--- RECORDS PROVIDED ---

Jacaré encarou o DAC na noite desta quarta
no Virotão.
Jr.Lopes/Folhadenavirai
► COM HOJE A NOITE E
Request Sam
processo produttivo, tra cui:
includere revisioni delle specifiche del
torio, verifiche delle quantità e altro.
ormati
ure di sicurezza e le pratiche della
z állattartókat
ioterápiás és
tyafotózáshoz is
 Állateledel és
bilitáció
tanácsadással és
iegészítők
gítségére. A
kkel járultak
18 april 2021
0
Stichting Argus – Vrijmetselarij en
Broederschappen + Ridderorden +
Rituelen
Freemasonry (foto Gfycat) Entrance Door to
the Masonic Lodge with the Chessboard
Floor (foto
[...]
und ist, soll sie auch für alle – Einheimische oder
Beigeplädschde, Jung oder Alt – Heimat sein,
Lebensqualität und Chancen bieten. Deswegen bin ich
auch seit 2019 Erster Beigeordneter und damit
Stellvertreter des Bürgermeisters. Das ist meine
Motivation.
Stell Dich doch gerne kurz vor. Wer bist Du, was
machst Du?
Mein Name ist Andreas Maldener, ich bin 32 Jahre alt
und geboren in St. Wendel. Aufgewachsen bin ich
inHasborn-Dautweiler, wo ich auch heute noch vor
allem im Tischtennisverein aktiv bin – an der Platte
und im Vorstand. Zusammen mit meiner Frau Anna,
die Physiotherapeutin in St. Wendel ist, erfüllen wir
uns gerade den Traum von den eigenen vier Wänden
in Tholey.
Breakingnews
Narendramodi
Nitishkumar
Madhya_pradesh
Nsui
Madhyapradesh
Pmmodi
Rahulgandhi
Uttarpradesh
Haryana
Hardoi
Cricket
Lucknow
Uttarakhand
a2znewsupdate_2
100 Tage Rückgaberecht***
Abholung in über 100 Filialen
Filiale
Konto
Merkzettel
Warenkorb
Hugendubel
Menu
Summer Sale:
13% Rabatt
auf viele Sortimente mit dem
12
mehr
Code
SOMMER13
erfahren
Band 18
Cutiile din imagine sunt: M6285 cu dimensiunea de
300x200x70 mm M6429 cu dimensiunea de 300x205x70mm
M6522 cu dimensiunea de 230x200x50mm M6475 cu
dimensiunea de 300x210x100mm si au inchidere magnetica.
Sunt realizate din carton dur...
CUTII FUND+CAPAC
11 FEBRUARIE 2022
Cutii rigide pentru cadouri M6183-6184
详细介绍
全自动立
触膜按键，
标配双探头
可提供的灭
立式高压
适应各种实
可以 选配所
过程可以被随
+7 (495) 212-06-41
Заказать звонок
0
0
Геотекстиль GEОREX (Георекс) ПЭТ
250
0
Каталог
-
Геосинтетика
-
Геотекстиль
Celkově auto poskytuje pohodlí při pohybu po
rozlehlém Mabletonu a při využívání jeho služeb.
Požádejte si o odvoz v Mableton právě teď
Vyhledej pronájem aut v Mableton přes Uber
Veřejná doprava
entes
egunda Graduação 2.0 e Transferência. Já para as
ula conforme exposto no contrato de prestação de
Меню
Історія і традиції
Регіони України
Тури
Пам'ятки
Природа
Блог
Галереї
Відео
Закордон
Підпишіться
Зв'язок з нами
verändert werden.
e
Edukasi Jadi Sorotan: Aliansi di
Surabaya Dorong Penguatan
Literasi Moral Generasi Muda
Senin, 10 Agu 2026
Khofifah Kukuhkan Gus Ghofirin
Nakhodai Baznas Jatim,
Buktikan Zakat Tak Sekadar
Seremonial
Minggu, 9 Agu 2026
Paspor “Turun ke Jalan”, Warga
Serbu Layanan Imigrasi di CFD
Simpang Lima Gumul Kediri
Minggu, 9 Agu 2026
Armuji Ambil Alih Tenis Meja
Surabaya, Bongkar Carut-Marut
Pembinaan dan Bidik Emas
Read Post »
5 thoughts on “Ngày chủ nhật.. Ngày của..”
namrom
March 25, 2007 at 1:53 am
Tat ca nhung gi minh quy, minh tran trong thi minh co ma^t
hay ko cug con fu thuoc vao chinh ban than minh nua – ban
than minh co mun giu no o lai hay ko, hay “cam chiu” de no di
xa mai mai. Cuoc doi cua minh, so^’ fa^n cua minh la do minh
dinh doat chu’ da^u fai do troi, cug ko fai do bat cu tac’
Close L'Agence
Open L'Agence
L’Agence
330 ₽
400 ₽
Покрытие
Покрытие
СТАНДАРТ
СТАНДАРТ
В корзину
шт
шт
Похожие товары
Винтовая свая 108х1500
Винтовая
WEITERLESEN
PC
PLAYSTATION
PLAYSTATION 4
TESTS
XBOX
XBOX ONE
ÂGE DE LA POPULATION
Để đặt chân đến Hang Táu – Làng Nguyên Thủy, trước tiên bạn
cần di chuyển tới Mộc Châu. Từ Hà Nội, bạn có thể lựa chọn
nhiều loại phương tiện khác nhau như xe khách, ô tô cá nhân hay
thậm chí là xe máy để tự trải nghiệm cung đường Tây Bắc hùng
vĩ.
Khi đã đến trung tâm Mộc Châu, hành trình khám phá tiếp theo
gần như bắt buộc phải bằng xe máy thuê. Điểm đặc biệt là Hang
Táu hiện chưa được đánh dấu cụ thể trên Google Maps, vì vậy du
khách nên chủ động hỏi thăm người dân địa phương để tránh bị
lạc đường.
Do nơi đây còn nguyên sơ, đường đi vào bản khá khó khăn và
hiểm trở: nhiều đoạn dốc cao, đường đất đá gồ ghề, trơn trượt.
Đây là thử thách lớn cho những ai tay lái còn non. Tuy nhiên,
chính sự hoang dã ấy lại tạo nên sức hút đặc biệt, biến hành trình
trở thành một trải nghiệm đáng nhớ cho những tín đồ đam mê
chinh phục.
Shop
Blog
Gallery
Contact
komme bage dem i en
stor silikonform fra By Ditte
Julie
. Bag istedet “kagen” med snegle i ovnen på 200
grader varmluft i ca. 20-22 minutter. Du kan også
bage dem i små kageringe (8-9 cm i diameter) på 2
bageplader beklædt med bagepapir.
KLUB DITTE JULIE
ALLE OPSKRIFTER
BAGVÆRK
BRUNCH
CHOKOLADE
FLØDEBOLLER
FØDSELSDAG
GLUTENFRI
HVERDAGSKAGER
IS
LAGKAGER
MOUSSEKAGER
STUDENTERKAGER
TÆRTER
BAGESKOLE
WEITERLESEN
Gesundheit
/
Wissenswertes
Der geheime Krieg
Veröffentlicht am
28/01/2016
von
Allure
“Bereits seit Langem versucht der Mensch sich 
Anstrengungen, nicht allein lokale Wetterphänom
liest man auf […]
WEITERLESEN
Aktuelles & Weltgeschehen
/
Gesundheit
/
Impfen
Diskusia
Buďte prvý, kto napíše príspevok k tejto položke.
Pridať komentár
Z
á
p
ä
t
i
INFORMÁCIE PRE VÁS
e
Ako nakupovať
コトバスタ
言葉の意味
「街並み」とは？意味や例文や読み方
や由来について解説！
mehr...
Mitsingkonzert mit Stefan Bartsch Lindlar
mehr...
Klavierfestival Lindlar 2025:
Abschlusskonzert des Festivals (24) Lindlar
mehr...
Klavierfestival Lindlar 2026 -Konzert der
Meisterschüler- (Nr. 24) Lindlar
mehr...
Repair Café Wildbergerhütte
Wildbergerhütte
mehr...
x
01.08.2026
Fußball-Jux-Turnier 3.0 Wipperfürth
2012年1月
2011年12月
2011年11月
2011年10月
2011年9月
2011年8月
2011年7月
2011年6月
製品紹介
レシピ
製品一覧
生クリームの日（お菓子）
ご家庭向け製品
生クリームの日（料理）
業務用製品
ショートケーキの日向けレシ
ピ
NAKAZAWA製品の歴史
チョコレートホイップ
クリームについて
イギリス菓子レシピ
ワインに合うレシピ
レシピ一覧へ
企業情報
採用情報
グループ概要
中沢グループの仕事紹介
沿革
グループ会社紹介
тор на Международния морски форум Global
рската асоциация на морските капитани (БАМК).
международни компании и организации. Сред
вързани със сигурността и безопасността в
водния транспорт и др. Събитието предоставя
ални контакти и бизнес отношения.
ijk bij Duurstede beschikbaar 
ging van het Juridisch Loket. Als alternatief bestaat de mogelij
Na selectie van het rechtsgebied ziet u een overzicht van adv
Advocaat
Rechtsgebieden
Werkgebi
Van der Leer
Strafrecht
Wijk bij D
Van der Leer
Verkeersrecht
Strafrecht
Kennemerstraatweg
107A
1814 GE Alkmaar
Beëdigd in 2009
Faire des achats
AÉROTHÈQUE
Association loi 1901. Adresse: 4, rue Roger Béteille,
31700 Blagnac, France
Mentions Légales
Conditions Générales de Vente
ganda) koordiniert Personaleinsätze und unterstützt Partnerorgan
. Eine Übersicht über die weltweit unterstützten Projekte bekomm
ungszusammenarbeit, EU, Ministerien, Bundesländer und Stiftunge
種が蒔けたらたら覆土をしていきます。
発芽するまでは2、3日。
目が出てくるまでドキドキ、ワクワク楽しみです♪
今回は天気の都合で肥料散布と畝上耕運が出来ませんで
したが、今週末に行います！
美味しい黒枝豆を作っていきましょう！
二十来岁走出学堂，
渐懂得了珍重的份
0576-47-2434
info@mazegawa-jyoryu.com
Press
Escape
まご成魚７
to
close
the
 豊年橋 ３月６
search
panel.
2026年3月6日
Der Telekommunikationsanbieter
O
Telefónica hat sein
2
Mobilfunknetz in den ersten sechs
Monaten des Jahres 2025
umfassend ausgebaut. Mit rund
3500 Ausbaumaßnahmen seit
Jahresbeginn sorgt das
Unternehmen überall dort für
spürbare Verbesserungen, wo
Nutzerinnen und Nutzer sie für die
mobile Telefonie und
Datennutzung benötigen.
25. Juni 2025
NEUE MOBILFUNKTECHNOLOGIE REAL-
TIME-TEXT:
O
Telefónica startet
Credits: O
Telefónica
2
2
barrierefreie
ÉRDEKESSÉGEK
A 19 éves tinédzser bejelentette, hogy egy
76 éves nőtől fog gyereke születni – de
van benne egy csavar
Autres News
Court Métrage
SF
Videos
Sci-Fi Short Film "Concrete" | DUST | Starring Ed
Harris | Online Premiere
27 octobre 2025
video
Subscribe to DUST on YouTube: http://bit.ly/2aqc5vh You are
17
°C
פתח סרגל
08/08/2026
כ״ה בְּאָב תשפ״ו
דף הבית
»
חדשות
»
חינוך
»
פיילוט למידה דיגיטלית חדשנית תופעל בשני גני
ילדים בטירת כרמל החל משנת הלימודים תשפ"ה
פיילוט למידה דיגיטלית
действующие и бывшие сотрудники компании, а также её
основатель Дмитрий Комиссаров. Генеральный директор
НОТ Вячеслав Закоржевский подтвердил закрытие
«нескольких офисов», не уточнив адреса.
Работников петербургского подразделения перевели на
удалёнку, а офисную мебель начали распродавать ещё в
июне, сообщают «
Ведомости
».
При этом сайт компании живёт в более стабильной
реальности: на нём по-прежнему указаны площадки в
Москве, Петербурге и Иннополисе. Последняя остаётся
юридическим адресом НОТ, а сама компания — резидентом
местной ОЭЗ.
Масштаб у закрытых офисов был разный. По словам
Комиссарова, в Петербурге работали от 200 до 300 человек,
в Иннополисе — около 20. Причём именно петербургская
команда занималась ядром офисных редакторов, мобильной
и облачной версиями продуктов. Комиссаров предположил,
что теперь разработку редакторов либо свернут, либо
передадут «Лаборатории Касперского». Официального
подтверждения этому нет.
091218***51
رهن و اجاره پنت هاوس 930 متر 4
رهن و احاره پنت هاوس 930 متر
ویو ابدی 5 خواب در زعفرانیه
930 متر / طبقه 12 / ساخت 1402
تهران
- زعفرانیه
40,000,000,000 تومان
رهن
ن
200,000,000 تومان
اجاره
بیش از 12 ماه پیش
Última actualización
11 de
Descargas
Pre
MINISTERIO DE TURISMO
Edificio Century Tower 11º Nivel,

---

Please write out the lines from the start of the items through the line containing "gítségére. A" as a numbered list, leaving out any blank lines.

● **ANSWER BELOW**:
1. Jacaré encarou o DAC na noite desta quarta
2. no Virotão.
3. Jr.Lopes/Folhadenavirai
4. ► COM HOJE A NOITE E
5. Request Sam
6. processo produttivo, tra cui:
7. includere revisioni delle specifiche del
8. torio, verifiche delle quantità e altro.
9. ormati
10. ure di sicurezza e le pratiche della
11. z állattartókat
12. ioterápiás és
13. tyafotózáshoz is
14.  Állateledel és
15. bilitáció
16. tanácsadással és
17. iegészítők
18. gítségére. A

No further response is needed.